After that I started feeling more confident. I kept hanging around in there and followed up with the developments of php-src and amphp libraries. I also got to contribute to different projects all the while learning from the people around me. Not only from people working on projects written in PHP, but also from people actually working on the PHP source code (php-src). I even ended up submitting two PRs to php-src!

Thanks a ton to Chris, Pieter, Gordon, Niklas, Bob, Aaron, Paul, Joe, Nikita and all other R11 regulars for everything they made me learn over the past few years :-)

This year I also went to my first PHP conference (PHPKonf). When I arrived at the conference I really didn’t know what to expect or what was expected from me. But while attending the conference I met Juliette, I got to take her quiz with familiar faces and over the speakers dinner I enjoyed getting to know people from the community having nice discussions ranging from different cultures to the past and future of PHP. Learning from the talks aside, I had the chance to enjoy exploring notable parts of the city along with Andreas, Rob, Patrik, Holger, Rafael, Tiscilla, Emir and Rasmus and eventually came to realization that sharing is an indulging part of a community.
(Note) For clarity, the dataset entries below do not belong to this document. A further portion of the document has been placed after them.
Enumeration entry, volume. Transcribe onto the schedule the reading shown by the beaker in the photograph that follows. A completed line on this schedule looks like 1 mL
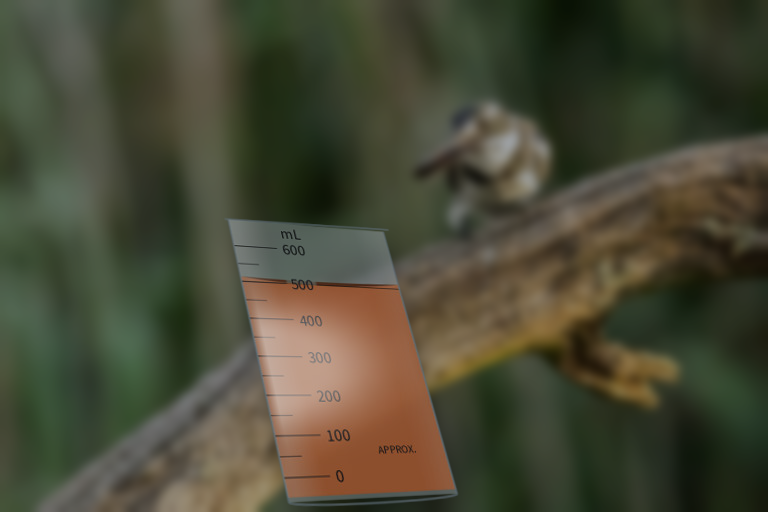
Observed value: 500 mL
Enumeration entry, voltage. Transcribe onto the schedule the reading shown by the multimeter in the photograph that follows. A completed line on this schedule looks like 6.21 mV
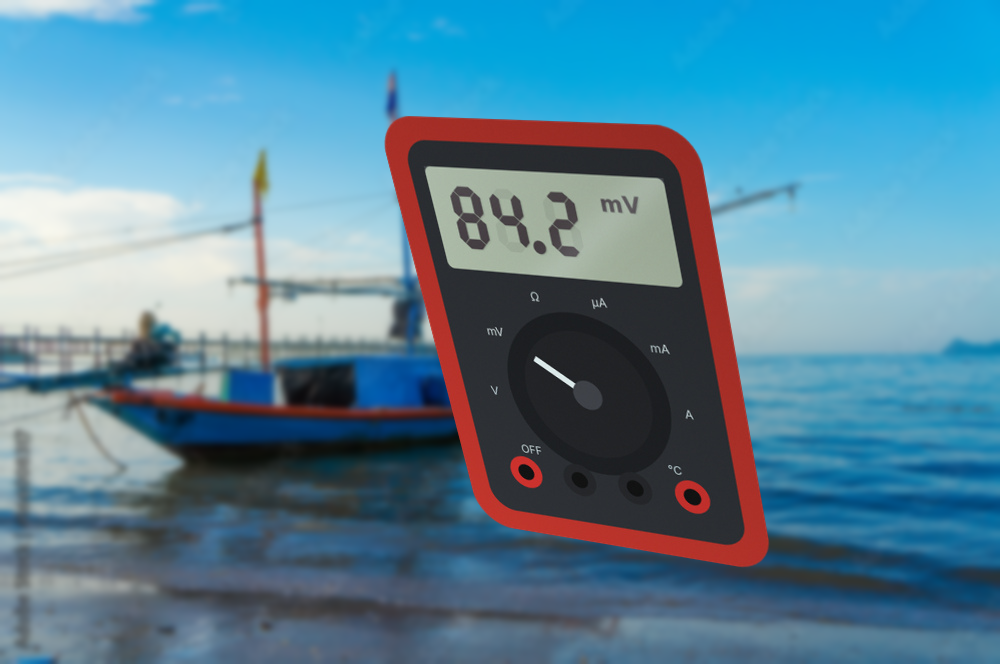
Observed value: 84.2 mV
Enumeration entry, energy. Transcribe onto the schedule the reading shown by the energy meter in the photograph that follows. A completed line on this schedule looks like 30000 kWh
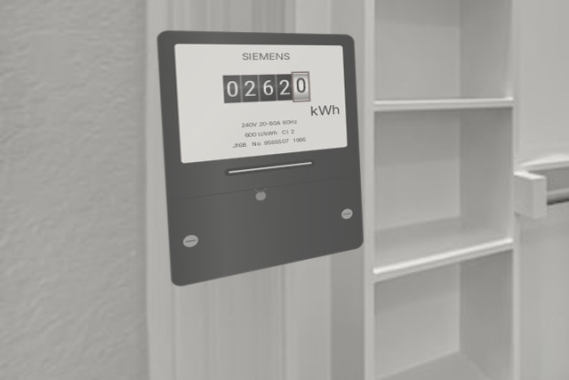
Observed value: 262.0 kWh
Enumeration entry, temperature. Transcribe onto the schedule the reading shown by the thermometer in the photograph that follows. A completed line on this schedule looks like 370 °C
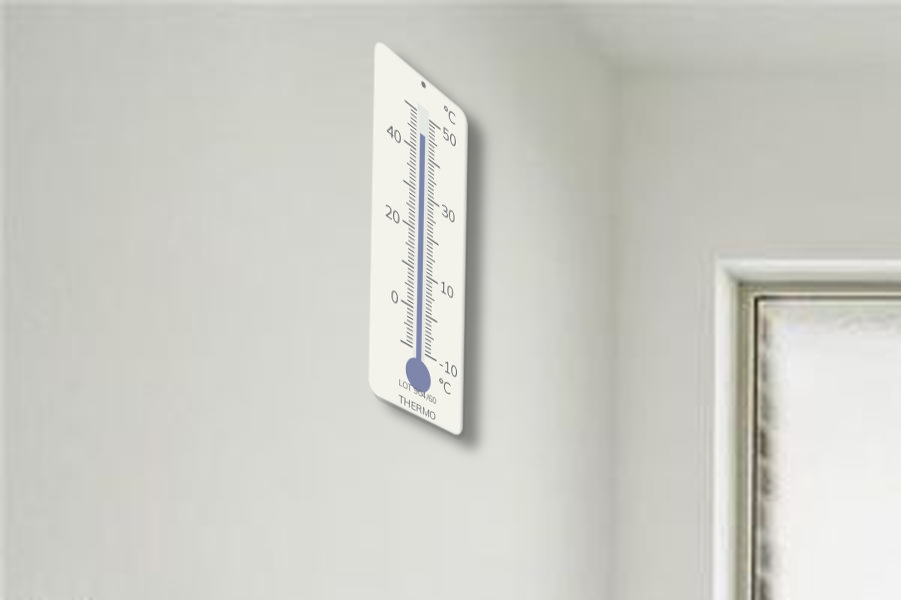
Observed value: 45 °C
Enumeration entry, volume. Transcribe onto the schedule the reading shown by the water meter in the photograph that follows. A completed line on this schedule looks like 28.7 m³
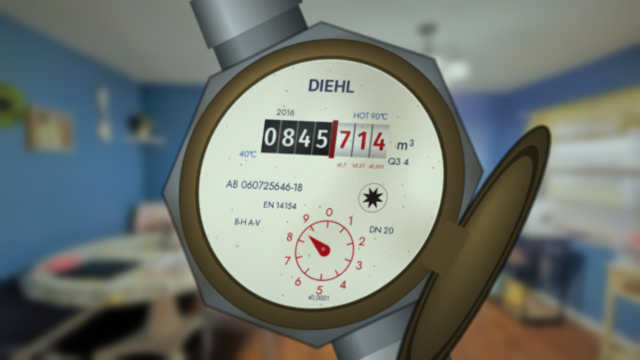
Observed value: 845.7148 m³
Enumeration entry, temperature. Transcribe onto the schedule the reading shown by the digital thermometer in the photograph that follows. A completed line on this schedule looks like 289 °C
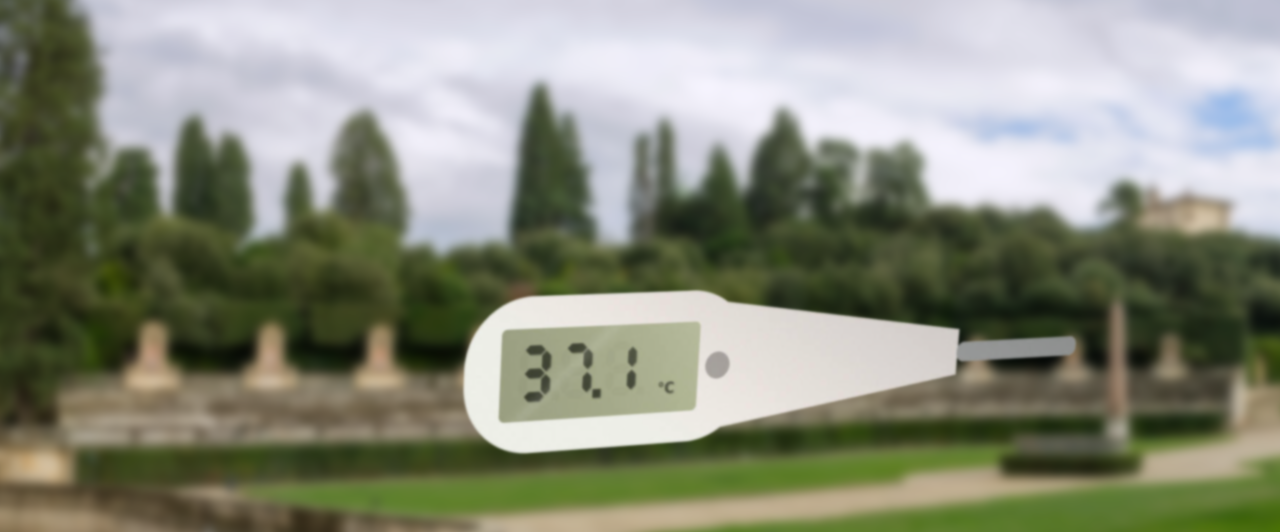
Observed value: 37.1 °C
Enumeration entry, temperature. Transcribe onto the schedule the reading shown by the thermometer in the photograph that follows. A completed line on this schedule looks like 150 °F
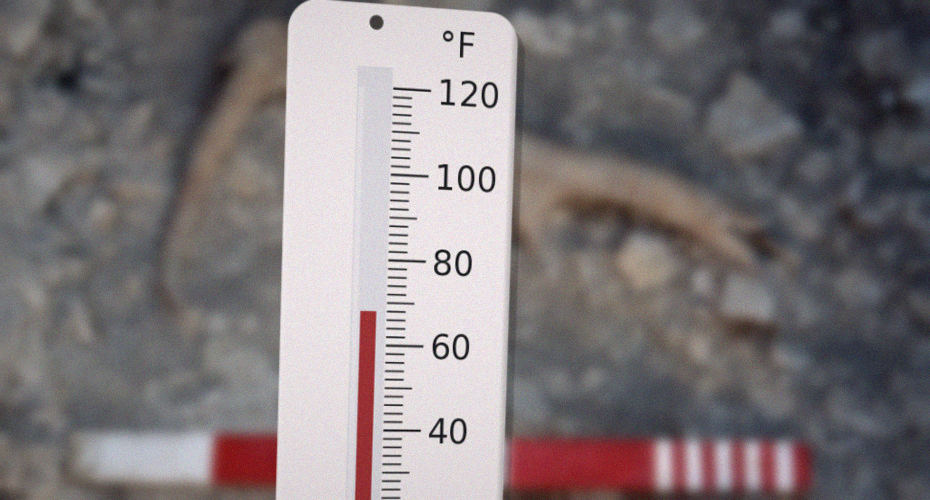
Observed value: 68 °F
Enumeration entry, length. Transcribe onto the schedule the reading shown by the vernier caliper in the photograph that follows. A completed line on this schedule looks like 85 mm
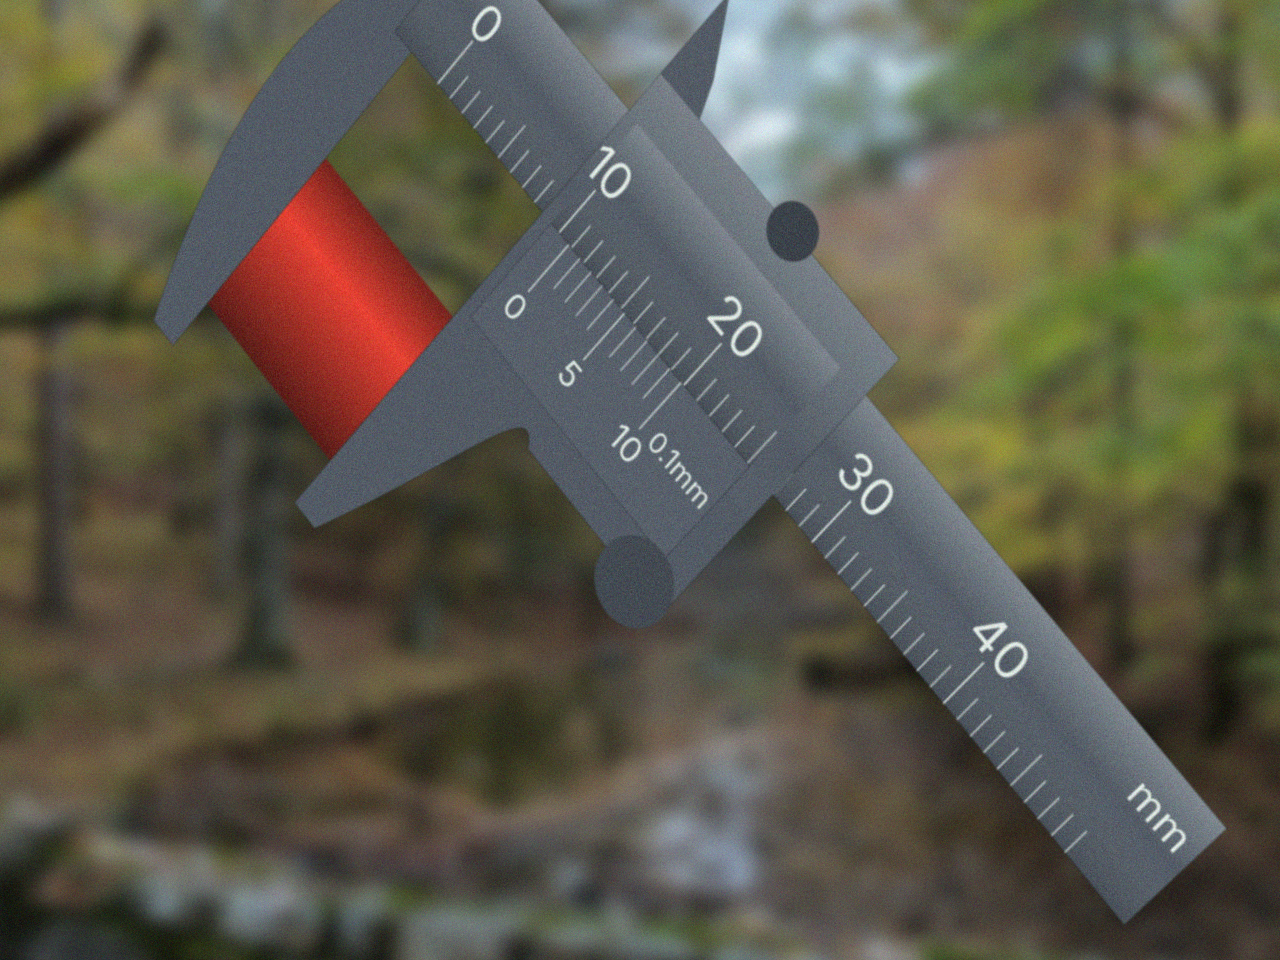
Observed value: 10.8 mm
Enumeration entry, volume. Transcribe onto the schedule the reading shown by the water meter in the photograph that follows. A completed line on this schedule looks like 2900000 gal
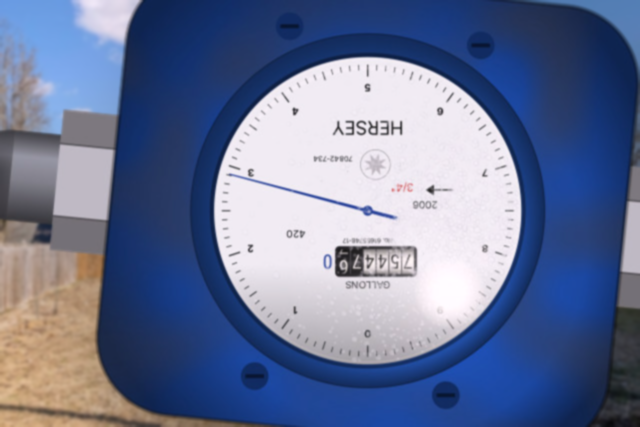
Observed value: 7544762.9 gal
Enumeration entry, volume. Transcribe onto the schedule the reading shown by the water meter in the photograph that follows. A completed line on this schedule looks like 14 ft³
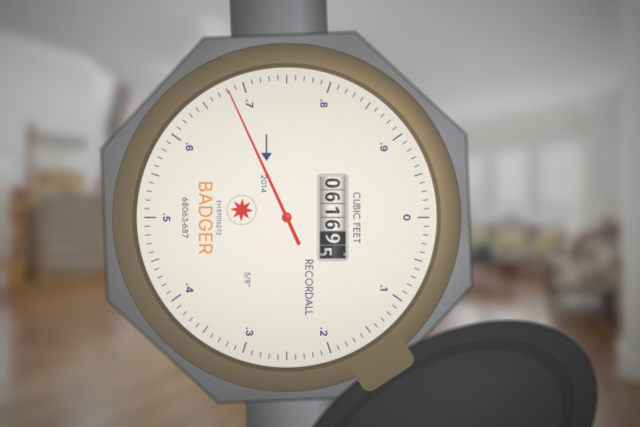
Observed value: 61694.68 ft³
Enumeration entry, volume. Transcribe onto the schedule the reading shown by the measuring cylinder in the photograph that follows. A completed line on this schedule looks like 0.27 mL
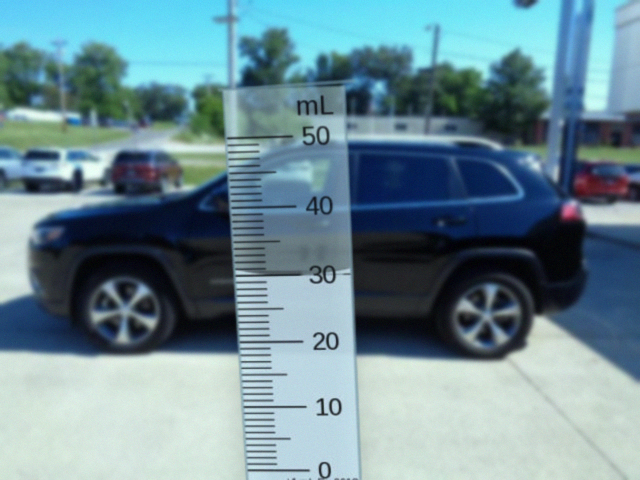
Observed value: 30 mL
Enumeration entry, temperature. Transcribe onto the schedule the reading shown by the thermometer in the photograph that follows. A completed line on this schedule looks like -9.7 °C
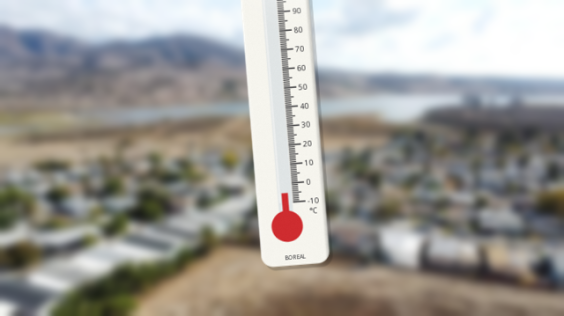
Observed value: -5 °C
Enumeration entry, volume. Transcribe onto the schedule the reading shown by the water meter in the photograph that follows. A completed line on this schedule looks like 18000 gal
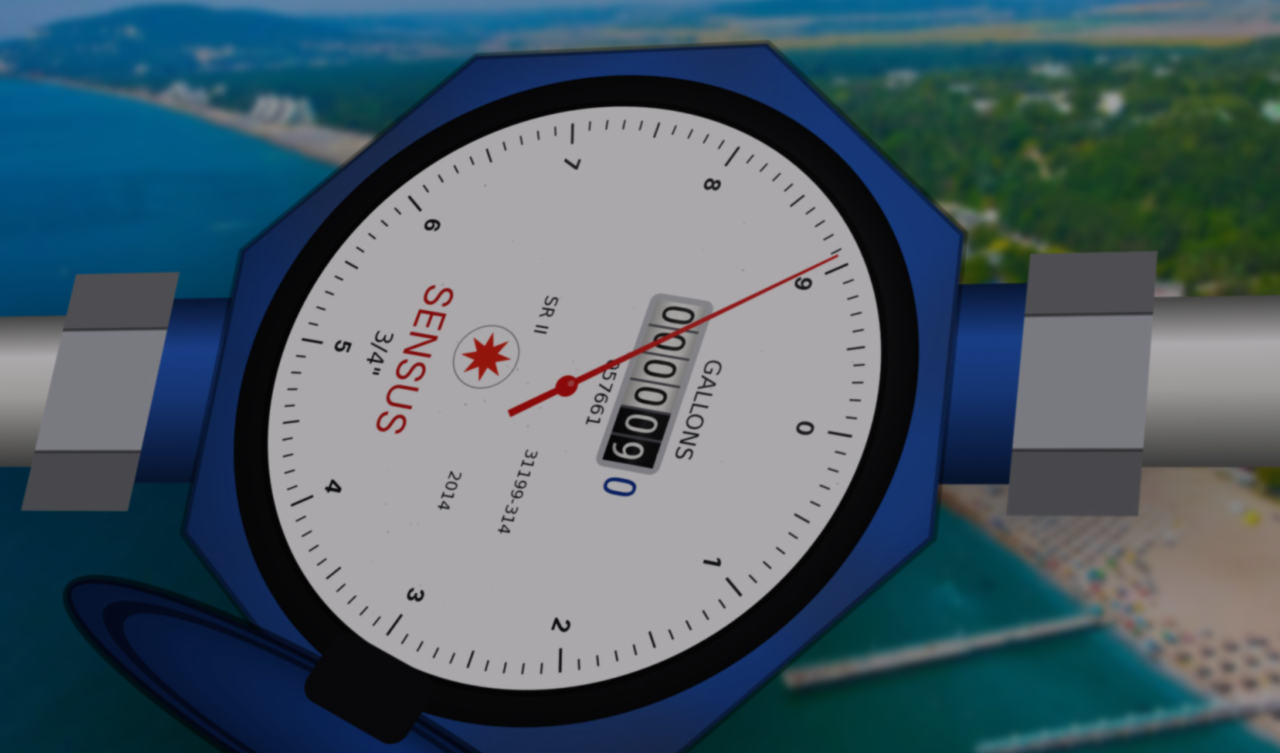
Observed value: 88.9 gal
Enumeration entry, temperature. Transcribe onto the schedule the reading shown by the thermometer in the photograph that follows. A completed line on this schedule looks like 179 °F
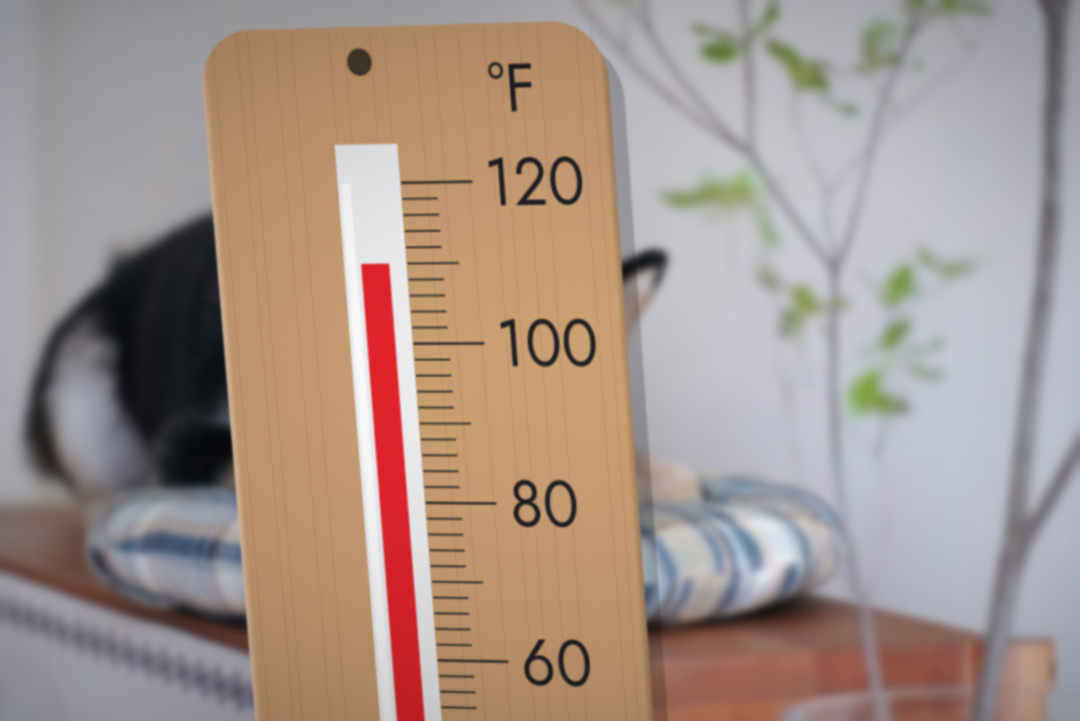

Thanks to everyone who made this event such a great experience.

After the conference I kept in touch with Juliette and connected with @Mark_Baker, who recently invited me to PHP Benelux on a PHPDiversity scholarship. (Thank you both!) I hope I can make it there :-)

I’m very grateful to be connected with all members of the PHP community I met so far that I would otherwise never get to know.

To all those who take part in such communities either online or at events, who share the knowledge and experience and who contribute, I wish you all a happy and productive year!